つまり、どんなに大きくても、落下物には自動ブレーキが作動しないメーカーがあるということになります。
ちなみにこういった条件は前進中の自動ブレーキとバック中の自動ブレーキで違います。
障害物がセンサーの範囲にある
自動ブレーキはセンサーを使っていますから、そのセンサーには検知範囲があります。
その範囲内を外れてしまうと検知精度が落ちたり、検知ができなかったりします。
検知範囲は積まれているシステムによって変わってきます。
また、前進中の自動ブレーキとバック中の自動ブレーキでは使われているセンサーが異なる場合が多く、その場合にはセンサーの検知範囲も違います。
運転手が衝突しそうな操作をしている
クルマの動きは運転手の操作によって変わってきます。
衝突しそうな条件に関しても運転操作によって変わってきますから、クルマは常に運転手の操作を監視しています。
例えば前方に衝突しそうなクルマ居る時にアクセルを踏んだままの状態とアクセルを離した状態では衝突の危険度が変わってきますから、警告のタイミングや自動ブレーキの作動タイミングも変わってきます。
運転手が意図的に操作をしていない
自動ブレーキはあくまで支援機能になります。
ですから、運転の主体は運転手自身になります。
そのため運転手自身がハンドルやブレーキ・アクセルを意図的に操作をしている時には自動ブレーキは作動しないようになっています。
意図的に操作をしているかどうかなので、明確に操作しているかどうかが基準です。
たとえば、ハンドルを大きく動かしていたり、ブレーキを踏んだ後に離したりすると意図的な操作とみなされることがあります。
このあたりはメーカーの考え方や、そのクルマが設計された時期によります。
共通しているのはドライバーの意志を邪魔しないように造られているということです。
また、運転手が意図的に操作をしていて自動ブレーキが作動しない条件であっても警告だけは行うなどメーカーも工夫している場合が多いです。
大切なのは取扱説明書を読むこと
こうした自動ブレーキの作動条件や対応速度などに関しては基本的に取扱説明書に記載されています。
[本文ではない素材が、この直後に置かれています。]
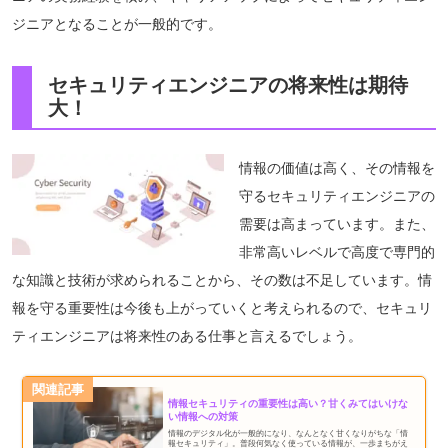
ジニアとなることが一般的です。
セキュリティエンジニアの将来性は期待
大！
情報の価値は高く、その情報を
守るセキュリティエンジニアの
需要は高まっています。また、
非常高いレベルで高度で専門的
な知識と技術が求められることから、その数は不足しています。情
報を守る重要性は今後も上がっていくと考えられるので、セキュリ
ティエンジニアは将来性のある仕事と言えるでしょう。
関連記事
情報セキュリティの重要性は高い？甘くみてはいけな
い情報への対策
情報のデジタル化が一般的になり、なんとなく甘くなりがちな「情
報セキュリティ」。普段何気なく使っている情報が、一歩まちがえ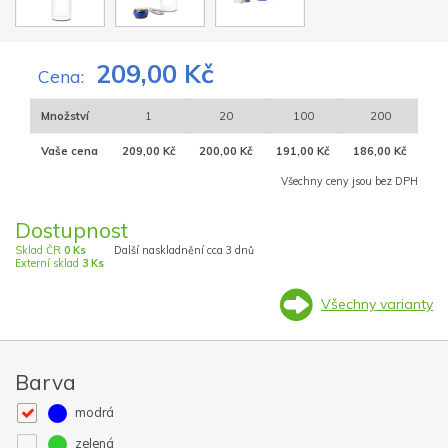
209,00 Kč
Cena:
Množství
1
20
100
200
Vaše cena
209,00 Kč
200,00 Kč
191,00 Kč
186,00 Kč
Všechny ceny jsou bez DPH
Dostupnost
Sklad ČR
0 Ks
Další naskladnění cca 3 dnů
Externí sklad
3 Ks
Všechny varianty
Barva
modrá
zelená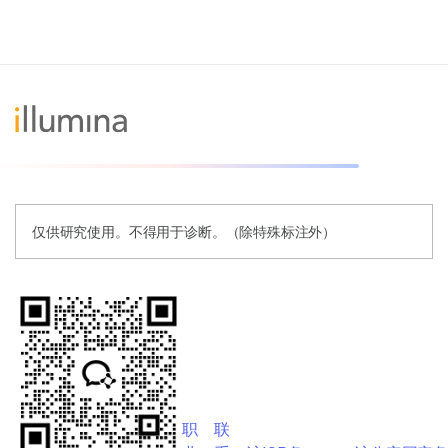
仅供研究使用。不得用于诊断。（除特殊标注外）
职
联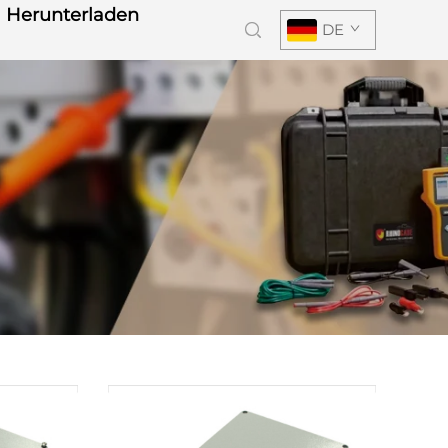
Herunterladen
DE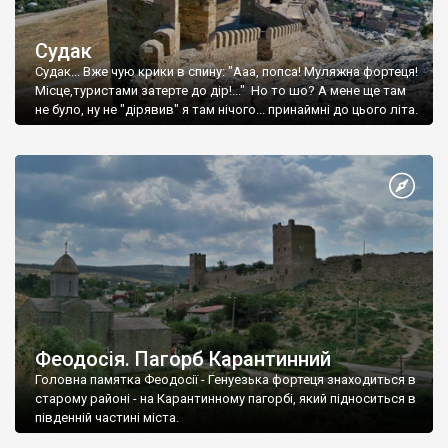
Судак
Судак... Вже чую крики в спину: "Ааа, попса! Муляжна фортеця!
Місце,туристами затерте до дір!..." Но то шо? А мене ще там
не було, ну не "дірявив" я там нічого... принаймні до цього літа.
Феодосія. Пагорб Карантинний
Головна памятка Феодосії - Генуезька фортеця знаходиться в
старому районі - на Карантинному пагорбі, який підноситься в
південній частині міста.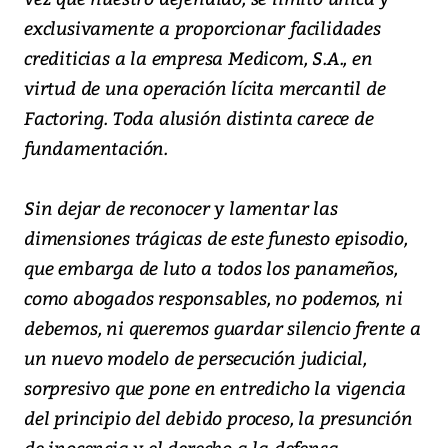
exclusivamente a proporcionar facilidades
crediticias a la empresa Medicom, S.A., en
virtud de una operación lícita mercantil de
Factoring. Toda alusión distinta carece de
fundamentación.
Sin dejar de reconocer y lamentar las
dimensiones trágicas de este funesto episodio,
que embarga de luto a todos los panameños,
como abogados responsables, no podemos, ni
debemos, ni queremos guardar silencio frente a
un nuevo modelo de persecución judicial,
sorpresivo que pone en entredicho la vigencia
del principio del debido proceso, la presunción
de inocencia y el derecho a la defensa.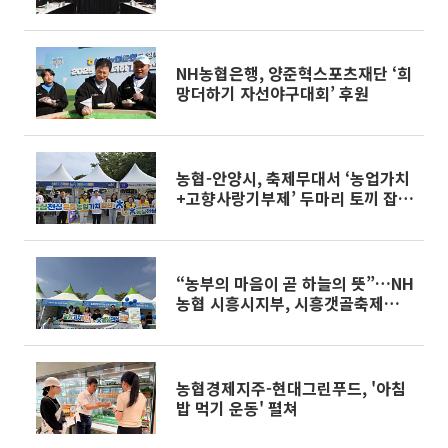
회 출범
NH농협은행, 양준혁스포츠재단 ‘희
망더하기 자선야구대회’ 후원
농협-안양시, 축제무대서 ‘농업가치
+고향사랑기부제’ 두마리 토끼 잡았
다
“농부의 마음이 곧 하늘의 뜻”…NH
농협 시흥시지부, 시흥갯골축제서
우리 쌀 소비촉진 캠페인
농협경제지주-현대그린푸드, '아침
밥 먹기 운동' 펼쳐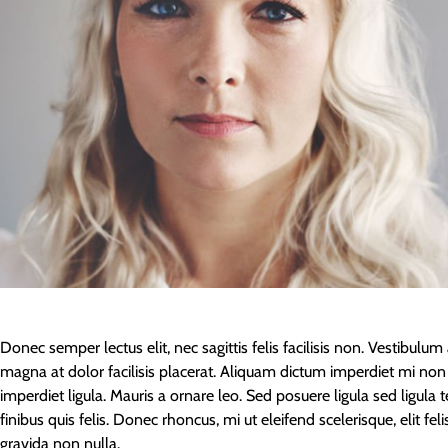
Donec semper lectus elit, nec sagittis felis facilisis non. Vestibulum
magna at dolor facilisis placerat. Aliquam dictum imperdiet mi non 
imperdiet ligula. Mauris a ornare leo. Sed posuere ligula sed ligula 
finibus quis felis. Donec rhoncus, mi ut eleifend scelerisque, elit fel
gravida non nulla.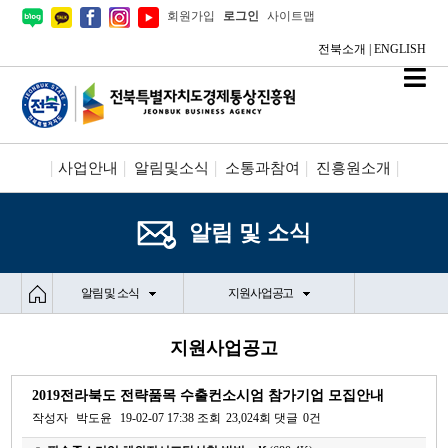
회원가입
로그인
사이트맵
전북소개
|
ENGLISH
사업안내
알림및소식
소통과참여
진흥원소개
시설안내/신청
정보공개
알림 및 소식
알림 및 소식
지원사업공고
지원사업공고
2019전라북도 전략품목 수출컨소시엄 참가기업 모집안내
작성자
박도윤
19-02-07 17:38
조회
23,024회
댓글
0건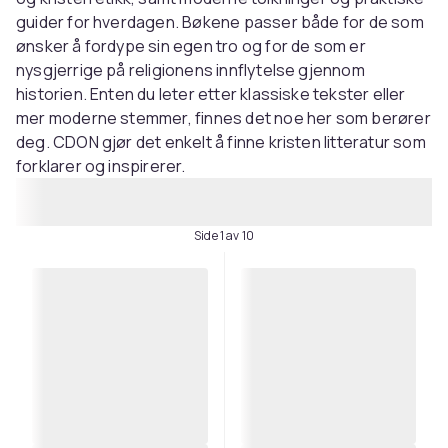
guider for hverdagen. Bøkene passer både for de som
ønsker å fordype sin egen tro og for de som er
nysgjerrige på religionens innflytelse gjennom
historien. Enten du leter etter klassiske tekster eller
mer moderne stemmer, finnes det noe her som berører
deg. CDON gjør det enkelt å finne kristen litteratur som
forklarer og inspirerer.
Side 1 av 10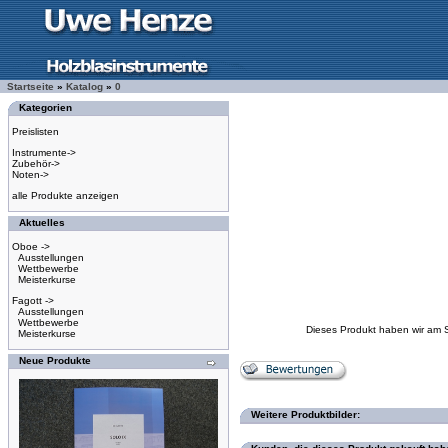
Startseite
»
Katalog
»
0
Kategorien
Preislisten
Instrumente->
Zubehör->
Noten->
alle Produkte anzeigen
Aktuelles
Oboe ->
Ausstellungen
Wettbewerbe
Meisterkurse
Fagott ->
Ausstellungen
Wettbewerbe
Dieses Produkt haben wir am 
Meisterkurse
Neue Produkte
Weitere Produktbilder: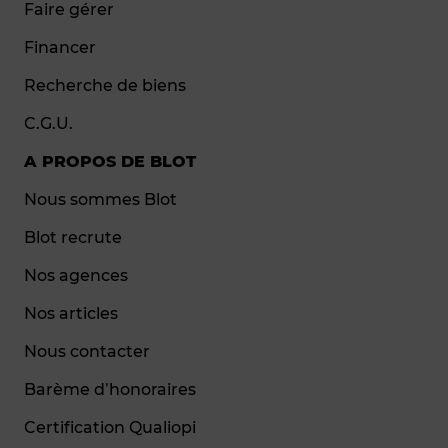
Faire gérer
Financer
Recherche de biens
C.G.U.
A PROPOS DE BLOT
Nous sommes Blot
Blot recrute
Nos agences
Nos articles
Nous contacter
Barème d’honoraires
Certification Qualiopi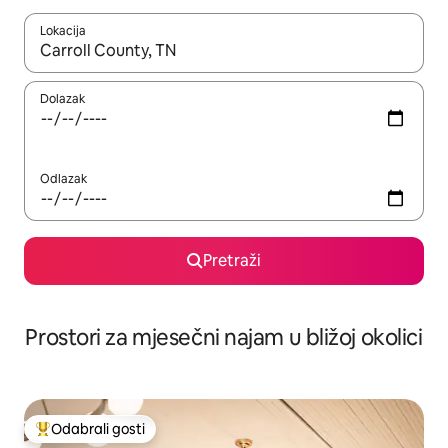
Lokacija
Kada budu dostupni rezultati, moći ćete ih pregledati koristeći
Dolazak
Odlazak
Pretraži
Prostori za mjesečni najam u bližoj okolici
Odabrali gosti
Među najviše rangiranima s oznakom „Odabrali gosti”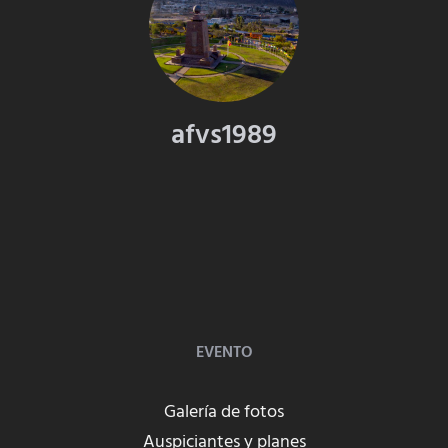
afvs1989
EVENTO
Galería de fotos
Auspiciantes y planes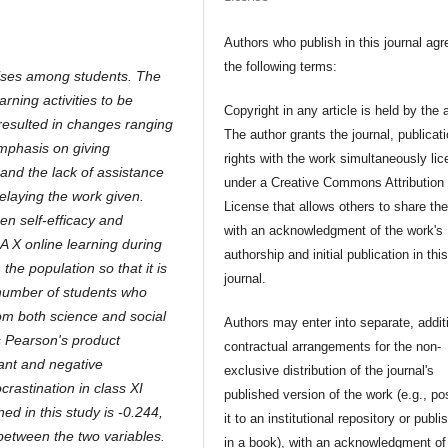
Authors who publish in this journal agr
the following terms:
rises among students. The
rning activities to be
Copyright in any article is held by the 
 resulted in changes ranging
The author grants the journal, publicat
emphasis on giving
rights with the work simultaneously li
and the lack of assistance
under a Creative Commons Attribution
elaying the work given.
License that allows others to share th
en self-efficacy and
with an acknowledgment of the work's
A X online learning during
authorship and initial publication in thi
he population so that it is
journal.
 number of students who
om both science and social
Authors may enter into separate, addit
s Pearson's product
contractual arrangements for the non-
cant and negative
exclusive distribution of the journal's
rastination in class XI
published version of the work (e.g., po
ed in this study is -0.244,
it to an institutional repository or publis
p between the two variables.
in a book), with an acknowledgment of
作動しない条件や注意事項なども記載されているのでしっかり確認することが大切です。
また、クルマの販売に関わっている人でも正しく把握することは難しく、誤解している場合があるので注意が必要です。
自動ブレーキは支援システム
自動ブレーキはあなたを事故から救ってくれるとても有用なシステムです。
どんな条件でも作動するわけではなく、想定された条件で安定して作動するものです。
つまり、作動しないときがあって当然ということですね。
あくまで危険な状態にならないように支援してくれるシステムですから、過信しないことが大切です。
また、100%作動しないと意味がないのかといえばそんなことはなく、付いていればあなたを助けてくれる可能性があるのです。
自動ブレーキは事故を減らすことのできる良い装備なんですね。